The big improvement is that more European countries now have LNG import terminals. Let’s leave Spain aside because it is still much more dependent on LNG than any other European country. Many European countries which ten years ago or even five years ago did not have an LNG import terminal, now have one.

However, the actual utilisation of EU LNG terminals over the past few years has been only around 25% of capacity. So despite the fact that we have the infrastructure to import, we haven’t been importing LNG over the last few years, for commercial reasons.

Now, in terms of pipeline infrastructure, the big initiative over the last ten years has been the Southern Gas Corridor.

…which hasn’t happened.

Exactly. The Southern Gas Corridor was such a big initiative, so much emphasis was placed on it.

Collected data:
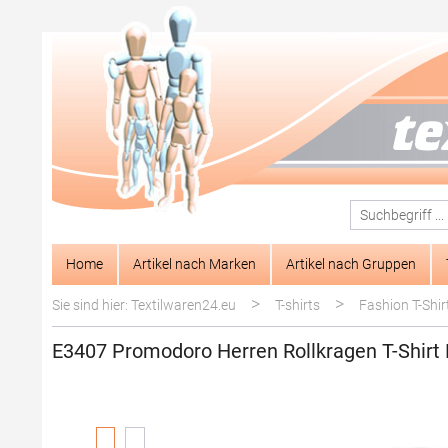
springen
Zur Hauptnavigation springen
Home
Artikel nach Marken
Artikel nach Gruppen
>
>
Sie sind hier: Textilwaren24.eu
T-shirts
Fashion T-Shir
E3407 Promodoro Herren Rollkragen T-Shirt
Bildergalerie überspringen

- Problem 1:
According to the European gas infrastructure text, why does the speaker set Spain aside? Answer in one to three sentences.
- Problem 2:
Extend the European gas infrastructure text, picking up after its final sentence.

- Answer space 1:
The speaker sets Spain aside because it is still much more dependent on LNG than any other European country.

- Answer space 2:
So why has it not happened? If you’re optimistic and charitable, you’ll say it needs more time, it could well happen in the 2020s or the 2030s. If you’re less charitable, you’ll say that, although there is an awful lot of gas in the Caspian, Central Asia and the Middle East, it’s been impossible to actually get it out of those countries and into Europe, for political and commercial reasons.

And also maybe because of falling demand and improved energy efficiency?

No. It’s due to the fact that although we’ve got rising imports of gas, Caspian gas cannot compete with Russian gas in particular, or gas from other sources. Caspian gas has to come from a very long way, and from countries that many importers do not consider as secure sources of supply, or transit.

Are you saying the Southern Gas Corridor is a kind of white elephant?

I think it would be too harsh to say that. What I would say is that it’s proved to be much more difficult than was initially thought.

And it’s been unlucky as well. The Southern Gas Corridor started being developed as liberalisation started to happen in Europe. If it had been developed in the 1990s, it would have been much easier: The big monopolists were still in place, they still had their financial power, they could sign long-term contracts, and they could sell gas at oil-linked prices – which would have made the creation of a southern corridor so much easier.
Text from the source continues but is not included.